2018 Fiscal Year Research-status Report
国内政策を踏まえた貿易協定における持続可能性についての経済分析
Project/Area Number |
18K12773
|
Research Institution | Daito Bunka University |
Principal Investigator |
津布久 将史 大東文化大学, 経済学部, 講師 (20802333)
|
Project Period (FY) |
2018-04-01 – 2021-03-31
|
Keywords | 貿易費用 / 貿易協定 / 国内政策 / 政策協調の維持可能性 |
Outline of Annual Research Achievements |
本研究の目的は、国内の政策を視野に入れた複数分野についての貿易協定の持続可能性について分析可能な枠組みを提供し、国家間の輸送費用がそのような協定の持続可能性に与える影響を明らかにすることである。
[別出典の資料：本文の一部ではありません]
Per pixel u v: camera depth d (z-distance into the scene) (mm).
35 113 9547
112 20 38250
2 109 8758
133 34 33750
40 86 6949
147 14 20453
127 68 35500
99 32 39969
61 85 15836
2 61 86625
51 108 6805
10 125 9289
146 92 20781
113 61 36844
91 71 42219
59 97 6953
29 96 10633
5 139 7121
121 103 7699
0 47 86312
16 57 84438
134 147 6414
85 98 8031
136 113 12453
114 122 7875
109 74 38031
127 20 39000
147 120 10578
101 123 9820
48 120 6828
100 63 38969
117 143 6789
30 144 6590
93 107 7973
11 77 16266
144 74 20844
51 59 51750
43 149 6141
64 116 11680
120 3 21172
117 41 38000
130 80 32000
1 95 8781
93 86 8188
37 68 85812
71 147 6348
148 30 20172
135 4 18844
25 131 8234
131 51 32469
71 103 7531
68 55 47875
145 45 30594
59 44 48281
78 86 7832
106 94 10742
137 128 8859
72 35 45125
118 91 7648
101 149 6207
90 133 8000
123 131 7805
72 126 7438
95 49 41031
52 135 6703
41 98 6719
国家間での輸送費用は、輸送技術やICTの発展により無視できるほど小さいものと考えられがちであるが、経済学的に輸送費用を考えた場合その影響力は未だに大きいことが示されている。このような実態を受けて本研究では、政府が貿易政策のみならず移民政策、環境や労働規制等の複数の政策を実施する状況を分析可能な枠組みを構築し、この枠組みの下で貿易協定の持続可能性と国家間での輸送費用の関係を明らかにする。 上記の目的の下で本研究課題は、貿易協定の持続可能性分析に関して以下の2点からの拡張を試みるものである。まず第1に、国家間での輸送費用を想定し貿易協定の効果を再評価することで、輸送費用の変化が当該協定の維持可能性に対して与える影響を明らかにする。第2に、各国の政府が貿易以外の分野についても交渉するような状況を想定し、複数の政策を踏まえた貿易政策の維持可能性に着目することである。 本年度は、輸送費用を含んだ産業内貿易モデルを構築し、これと関税政策の関係について分析を行った。この研究では、輸送費用と関税政策の基本的な関係を明らかにするだけでなく、輸送費用の低下が政策協調の維持可能性に与える影響についても分析した。分析の結果、輸送費用の低下が非対称的な2国の間での貿易協定の維持可能性を高めることを示す研究結果を得た。この他にも国内での環境政策の変更が、国際貿易を通じて各国の厚生にどのような影響を与えるのかを理論的に分析した研究を行った。この研究では、2国の大国のうち一方が国内での環境政策として排出権取引市場を導入する状況を想定しているが、このような市場の創設が創設した国にとっても厚生を改善しない可能性を示している。
|
Current Status of Research Progress |
Current Status of Research Progress
2: Research has progressed on the whole more than it was originally planned.
Reason
本年度は、輸送費用の入った産業内貿易モデルに基づき輸送費用の低下が貿易協定の維持可能性に及ぼす影響についての結果をまとめた論文を刊行することができた。また、これに加えて環境政策として国内排出権市場の創設の効果を評価する理論モデルについての分析を行うこともできた。これは来年度、関税政策と国内政策の2つを同時に政府が考慮するような状況をモデル化し、これらの政策が輸送費用の変化によってどのような影響を受けるのかを分析する基礎が十分に整っていることを意味する。実際に初期段階の研究結果は、ワークショップにおいて報告を行い、いくつかのフィードバックを得て修正段階にある。このことから次年度の、国内政策を踏まえた貿易協定の維持可能性について分析を進める段階にいたっているため、本年度の研究計画については問題なく遂行されたと言える。
|
Strategy for Future Research Activity |
本年度は、輸送費用を明示的にモデルに取り入れた国際貿易モデルの構築及び、環境政策が国際貿易を通じて厚生にもたらされる影響について個別に分析を行った。この分析に基づいて、計画通り次年度は複数の政策を考慮に入れた貿易協定の維持可能性を分析するモデルの構築を試みる。このモデルを用いた分析結果は早い段階で国内外の学会において報告しフィードバックを得て修正を行うとともに、まとまった結果については論文にまとめ学術雑誌に投稿する予定である。現時点では、特段大きな計画変更は予定していない。
|
Causes of Carryover |
本年度は研究課題の分析の初期段階であったため、これを報告する学会や研究会への参加が数多くはできず、旅費の執行額が想定以上に少なくなった。そのため、来年度は積極的に学会や研究会に参加することで、本年度持ち越した金額を含めて予算を執行する予定である。